Ousmane sonko veut des marchés autonomes au Sénégal
Un diagnostic alarmant sur l’état des marchés au Sénégal
Le Premier ministre Ousmane Sonko a tiré la sonnette d’alarme sur l’état préoccupant des infrastructures commerciales du pays. Selon ses observations, la vétusté avancée et les risques sécuritaires majeurs qui caractérisent ces espaces représentent un défi majeur pour l’économie nationale.
Des incendies répétés et des problèmes structurels
Entre 2013 et 2024, 53 marchés ont été ravagés par des incendies, un phénomène qui illustre l’urgence d’agir. Ousmane Sonko a souligné que les problèmes ne se limitent pas aux risques d’incendie. Son analyse révèle des lacunes techniques, infrastructurelles, organisationnelles, environnementales et sanitaires affectant profondément le secteur.

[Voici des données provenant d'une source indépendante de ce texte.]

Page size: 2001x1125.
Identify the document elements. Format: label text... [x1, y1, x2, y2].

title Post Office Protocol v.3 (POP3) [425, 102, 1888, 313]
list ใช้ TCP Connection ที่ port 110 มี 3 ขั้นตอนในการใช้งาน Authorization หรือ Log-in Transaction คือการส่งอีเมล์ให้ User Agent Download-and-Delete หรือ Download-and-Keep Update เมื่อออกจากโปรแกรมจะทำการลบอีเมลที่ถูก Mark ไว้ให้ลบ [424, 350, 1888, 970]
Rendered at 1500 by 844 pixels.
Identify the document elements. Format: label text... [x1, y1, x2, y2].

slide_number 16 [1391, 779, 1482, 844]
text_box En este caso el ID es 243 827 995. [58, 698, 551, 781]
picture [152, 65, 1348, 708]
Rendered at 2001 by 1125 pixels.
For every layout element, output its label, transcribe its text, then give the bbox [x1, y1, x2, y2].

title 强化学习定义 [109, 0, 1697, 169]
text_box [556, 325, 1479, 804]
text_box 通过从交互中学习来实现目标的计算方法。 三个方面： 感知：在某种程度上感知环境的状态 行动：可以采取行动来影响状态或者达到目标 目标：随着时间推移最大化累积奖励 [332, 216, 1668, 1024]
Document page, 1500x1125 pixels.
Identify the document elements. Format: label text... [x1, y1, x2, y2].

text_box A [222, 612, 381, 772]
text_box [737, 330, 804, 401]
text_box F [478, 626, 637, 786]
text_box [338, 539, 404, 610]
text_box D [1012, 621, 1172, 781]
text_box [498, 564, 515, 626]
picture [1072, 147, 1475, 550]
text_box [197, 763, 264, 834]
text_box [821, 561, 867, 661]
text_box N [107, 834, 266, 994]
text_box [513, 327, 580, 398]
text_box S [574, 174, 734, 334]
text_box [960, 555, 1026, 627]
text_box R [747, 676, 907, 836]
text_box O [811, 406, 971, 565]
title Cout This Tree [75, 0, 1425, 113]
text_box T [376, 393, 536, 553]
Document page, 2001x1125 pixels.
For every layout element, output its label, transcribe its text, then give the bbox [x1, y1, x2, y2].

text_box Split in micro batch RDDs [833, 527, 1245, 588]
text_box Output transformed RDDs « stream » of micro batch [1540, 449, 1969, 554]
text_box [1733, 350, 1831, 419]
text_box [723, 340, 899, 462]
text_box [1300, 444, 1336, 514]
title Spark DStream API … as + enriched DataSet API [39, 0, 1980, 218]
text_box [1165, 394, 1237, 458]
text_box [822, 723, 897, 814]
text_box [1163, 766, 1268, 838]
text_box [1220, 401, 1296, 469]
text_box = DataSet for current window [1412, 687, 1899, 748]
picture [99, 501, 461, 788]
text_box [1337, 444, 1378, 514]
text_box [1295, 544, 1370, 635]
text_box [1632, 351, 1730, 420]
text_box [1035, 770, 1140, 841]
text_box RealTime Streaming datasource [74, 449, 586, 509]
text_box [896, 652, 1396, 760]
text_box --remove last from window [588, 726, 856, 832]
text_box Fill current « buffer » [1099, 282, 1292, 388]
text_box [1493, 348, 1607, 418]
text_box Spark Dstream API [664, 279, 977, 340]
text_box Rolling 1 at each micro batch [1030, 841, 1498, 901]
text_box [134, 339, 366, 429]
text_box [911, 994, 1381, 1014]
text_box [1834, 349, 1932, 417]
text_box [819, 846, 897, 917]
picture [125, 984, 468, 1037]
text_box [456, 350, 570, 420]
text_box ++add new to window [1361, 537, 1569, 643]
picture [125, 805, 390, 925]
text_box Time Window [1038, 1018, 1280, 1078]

Un plan ambitieux pour moderniser le réseau commercial
Le Programme de modernisation et de gestion des marchés (PROMOGEM) a déjà posé les bases d’une transformation. Un plan stratégique 2025-2029 a été élaboré pour répondre à ces enjeux. Ce document prévoit notamment :
- La restructuration de 528 marchés existants ;
- La construction de 67 nouveaux marchés modernes.
Ousmane Sonko a insisté sur la nécessité d’adapter le PROMOGEM pour en faire une structure plus agile. « Une autonomie administrative et financière est indispensable », a-t-il déclaré, ajoutant que cette réforme permettrait d’améliorer l’efficience budgétaire et de capter des financements innovants.
Une dotation financière de 57,5 milliards de francs CFA
Pour concrétiser ce projet, le Premier ministre a proposé une mutation institutionnelle du PROMOGEM. Cette nouvelle entité bénéficierait d’une autonomie totale et d’une dotation de 57,5 milliards de francs CFA, allouée sur quatre ans dans le cadre du plan d’investissement public de l’État.
Une gestion décentralisée et partenariale
Ousmane Sonko a demandé aux ministres de l’Industrie et du Commerce ainsi que des Finances et du Budget de coordonner la mise en place d’un réseau de marchés modernes sur l’ensemble du territoire. Il a également insisté sur l’importance d’une gestion rigoureuse de ces infrastructures par les collectivités territoriales et le secteur privé national.